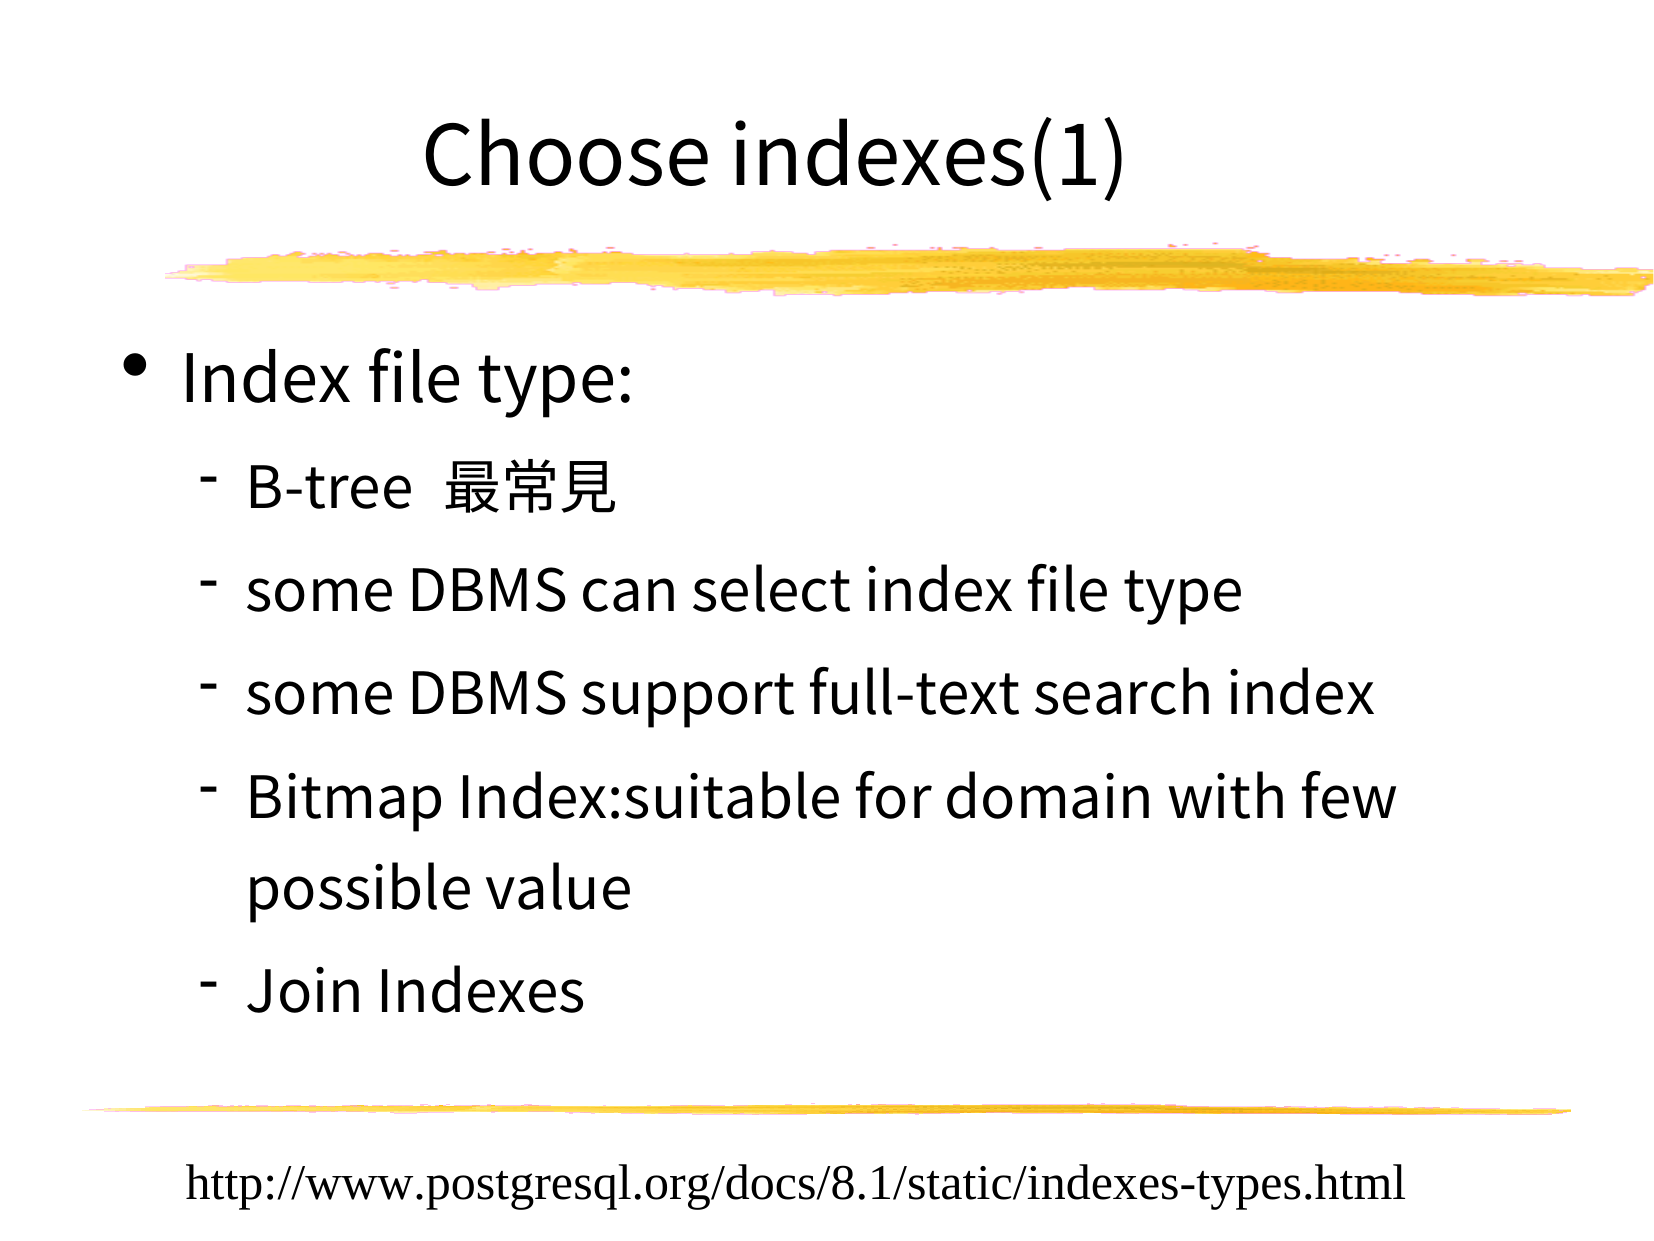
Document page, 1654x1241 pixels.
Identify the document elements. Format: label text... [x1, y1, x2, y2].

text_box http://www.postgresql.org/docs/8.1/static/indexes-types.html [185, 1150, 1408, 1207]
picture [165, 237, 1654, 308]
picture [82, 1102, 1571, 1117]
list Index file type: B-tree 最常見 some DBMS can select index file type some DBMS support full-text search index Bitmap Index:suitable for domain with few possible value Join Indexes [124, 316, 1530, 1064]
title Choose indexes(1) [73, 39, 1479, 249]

● ● ●

Please lay out the lines from the start of the lines through the line with "picture [82, 1102, 1571, 1117]" as a Markdown table with the columns Row and Line, one row per line, leaving out blank lines and the pictures.

» **Result**
| Row | Line |
|---|---|
| 1 | Document page, 1654x1241 pixels. |
| 2 | Identify the document elements. Format: label text... [x1, y1, x2, y2]. |
| 3 | text_box http://www.postgresql.org/docs/8.1/static/indexes-types.html [185, 1150, 1408, 1207] |
| 4 | picture [165, 237, 1654, 308] |
| 5 | picture [82, 1102, 1571, 1117] |